YONG YANDSEN - Disillusion (Doubtful Sounds, 2013)
Yong Yandsen est un ancien guitariste malaisien converti depuis plusieurs années au saxophone, notamment au sein du groupe Klangmutationen. Avec Disillusion, il nous livre son premier disque solo, sept improvisations fondamentalement inspirées par Albert Ayler. 

D'habitude, j'évite au maximum les comparaisons, mais ici, je ne vois pas comment faire autrement tellement la ressemblance est forte. Yong Yandsen hurle dans son ténor avec la même incandescence, la même puissance, le même feu et la même passion qu'Ayler.
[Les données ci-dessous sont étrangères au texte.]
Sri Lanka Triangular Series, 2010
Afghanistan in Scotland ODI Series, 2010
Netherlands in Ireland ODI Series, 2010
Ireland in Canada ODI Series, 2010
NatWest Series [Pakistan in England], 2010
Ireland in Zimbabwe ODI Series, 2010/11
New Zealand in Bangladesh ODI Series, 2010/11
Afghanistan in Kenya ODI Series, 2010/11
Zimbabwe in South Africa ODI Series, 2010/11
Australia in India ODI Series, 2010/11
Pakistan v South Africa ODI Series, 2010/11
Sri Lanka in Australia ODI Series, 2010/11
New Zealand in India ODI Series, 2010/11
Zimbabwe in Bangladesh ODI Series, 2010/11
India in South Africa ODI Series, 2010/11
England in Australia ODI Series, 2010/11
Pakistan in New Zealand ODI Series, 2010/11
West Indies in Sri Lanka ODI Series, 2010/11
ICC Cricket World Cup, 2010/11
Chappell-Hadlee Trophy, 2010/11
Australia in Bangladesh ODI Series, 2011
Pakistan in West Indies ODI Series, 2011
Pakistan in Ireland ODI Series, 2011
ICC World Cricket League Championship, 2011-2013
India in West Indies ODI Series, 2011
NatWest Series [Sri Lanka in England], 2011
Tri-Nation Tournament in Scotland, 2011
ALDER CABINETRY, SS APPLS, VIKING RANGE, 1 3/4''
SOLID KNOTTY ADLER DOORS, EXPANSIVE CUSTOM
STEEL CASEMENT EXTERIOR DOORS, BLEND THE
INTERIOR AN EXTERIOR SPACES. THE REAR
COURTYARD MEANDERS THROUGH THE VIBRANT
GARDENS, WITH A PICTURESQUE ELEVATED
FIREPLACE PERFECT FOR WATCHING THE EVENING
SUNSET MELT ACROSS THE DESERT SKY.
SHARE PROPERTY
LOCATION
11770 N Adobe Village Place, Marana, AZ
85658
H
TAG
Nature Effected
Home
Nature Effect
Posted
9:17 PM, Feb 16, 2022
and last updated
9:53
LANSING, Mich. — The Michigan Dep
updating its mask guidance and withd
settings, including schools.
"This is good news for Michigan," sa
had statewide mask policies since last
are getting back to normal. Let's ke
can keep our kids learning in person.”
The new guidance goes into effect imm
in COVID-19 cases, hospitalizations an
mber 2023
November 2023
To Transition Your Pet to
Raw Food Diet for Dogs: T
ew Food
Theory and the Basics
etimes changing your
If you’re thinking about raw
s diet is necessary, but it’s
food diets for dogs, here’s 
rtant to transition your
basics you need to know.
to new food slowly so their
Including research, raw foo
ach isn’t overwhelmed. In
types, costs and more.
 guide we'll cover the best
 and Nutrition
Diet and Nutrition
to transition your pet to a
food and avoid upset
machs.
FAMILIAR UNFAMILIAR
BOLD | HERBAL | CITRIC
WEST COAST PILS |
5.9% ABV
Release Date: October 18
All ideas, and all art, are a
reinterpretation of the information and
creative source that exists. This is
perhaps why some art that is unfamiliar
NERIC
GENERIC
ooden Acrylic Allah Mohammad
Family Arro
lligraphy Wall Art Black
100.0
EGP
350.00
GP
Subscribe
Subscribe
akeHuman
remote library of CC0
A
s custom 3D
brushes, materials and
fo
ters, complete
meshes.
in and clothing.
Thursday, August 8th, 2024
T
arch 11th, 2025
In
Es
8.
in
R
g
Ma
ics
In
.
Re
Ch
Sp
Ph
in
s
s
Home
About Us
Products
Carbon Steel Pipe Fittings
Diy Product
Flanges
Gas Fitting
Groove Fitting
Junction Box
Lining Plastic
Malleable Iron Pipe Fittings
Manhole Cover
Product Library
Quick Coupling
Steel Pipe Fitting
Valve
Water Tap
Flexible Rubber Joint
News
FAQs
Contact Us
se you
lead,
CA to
Les mêmes mélodies simples basées sur trois notes et des accents rythmiques hérités des fanfares et marches militaires, mais chantés avec un lyrisme enragé et une puissance incroyable. La seule chose qui sépare Yandsen d'Albert Ayler, et qui n'est pas la moindre, c'est l'absence de spiritualité. 

Et voilà, vous n'avez plus qu'à imaginer un solo d'Ayler, en moins mélodique peut-être car il n'y a pas de thèmes à proprement parler (mais quelques citations d'Ayler), et plus radical, et vous pourrez vous faire une idée de Disillusion. Une suite d'improvisations brûlantes et écorchées, axées sur a recherche constante d'une puissance et d'une intensité maximales. Même si Yong Yandsen peut être mélodique et rythmique, le saxophoniste rentre tout de suite dans le vif: sa musique est brute, sans concession, directe.

Un solo qui n'a pas grand chose d'original, mais d'une telle puissance qu'il reste marquant. Un pur solo de sax ténor post-Ayler qui comblera les fans du free jazz le plus intense et radical.

(informations, présentation & extraits: http://doubtfulsounds.info/doubt10.html)

PALI MEURSAULT - Offset
(Doubtful Sounds/Universinternational, 2013)
Offset est une série de pièces composées par Pali Meursault à partir de field-recordings d'ateliers d'imprimerie. La première face de ce vinyle est consacrée aux matières musicales des presses, à leurs "cycles" rythmiques notamment, alors que la seconde face s'intéresse plutôt aux "flux" mois évidents des machines, aux sons continus plus implicites.

Tout commence donc avec des pièces très rythmiques, des rythmiques lourdes, grasses et métalliques, proches de l'indus évidemment, mais aussi du rap ou de l'électro. On imaginerait sans peine Dälek ou Blixa Bargeld poser leurs voix sur ces instrus. Avec ces compositions électroacoustiques à moitié techno, et à moitié musiques concrète, Pali Meursault semble mettre en avant l'influence déterminante du monde industriel sur la musique. C'est lourd, puissant et violent comme j'aime.

C'est avec la deuxième face que tout se corse. Les phénomènes sonores continus des ateliers d'imprimerie sont des cycles répétitifs et interminables ainsi que des bruits ambiants qui s'oublient avec l'habitude. Des bruits blancs médians qui font partie des phénomènes les plus aliénants du monde industriel, un peu comme si nous percevions en permanence une neige télévisuelle sans nous en apercevoir consciemment (ce qui est le cas de la pollution sonore métropolitaine). Pali Meursault explore ici des phénomènes sonores riches et complexes qui mettent cette fois en avant les propriétés psychoacoustiques et aliénantes d'un certain monde sonore et machinique, un monde extrêmement répétitif et insidieux. 

Très belle lecture en somme des ateliers d'imprimerie: une interprétation riche et singulière des aspects musicaux et psychologiques du monde industriel. Conseillé.